* **YOUR TASK**:
Answer these questions from the passkey text below:
(a) What share of people have at least one passkey, according to the FIDO Alliance?
(b) What success rate does TikTok see with passkey authentication?
(c) What do users see if their device isn't configured for passkey creation?

* **STUDY TEXT**:
*** Block opens ***

The momentum is undeniable. According to the FIDO Alliance, 69% of people now have at least one passkey. Google reports that passkey sign-ins are four times more successful than passwords, while TikTok sees an impressive 97% success rate with passkey authentication.

Let's see the five key updates and what they mean for the future of authentication.

1. Account creation API: Rethinking sign-up from scratch

The traditional account creation process is broken. Users fill out multiple form fields, struggle with password requirements, and often abandon the process entirely. Apple's new Account Creation API completely reimagines this experience.

Instead of lengthy forms, users see a clean, pre-filled sheet showing exactly what the app needs: their name, email, and a passkey. Everything is ready to go with suggested defaults that users can customize if needed. One tap, Face ID confirmation, and they're signed up with a passkey from day one.

The API handles edge cases gracefully. If a device isn't configured for passkey creation, users see the traditional sign-up form. If someone tries to create an account but already has a Sign in with Apple account for that service, the system guides them to their existing account instead of creating duplicates.

*** Block closes ***

* **SUPPLIED INFORMATION**:
*** Block opens ***

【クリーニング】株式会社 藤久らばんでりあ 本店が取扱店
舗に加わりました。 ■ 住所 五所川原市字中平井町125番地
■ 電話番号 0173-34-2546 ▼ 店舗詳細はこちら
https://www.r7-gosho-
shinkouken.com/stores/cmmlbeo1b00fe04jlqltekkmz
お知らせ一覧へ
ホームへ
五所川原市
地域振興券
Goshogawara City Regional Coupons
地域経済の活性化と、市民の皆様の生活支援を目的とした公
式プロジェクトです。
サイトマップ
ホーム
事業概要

*** Block closes ***

* **THE ANSWER**:
(a) 69%
(b) 97%
(c) The traditional sign-up form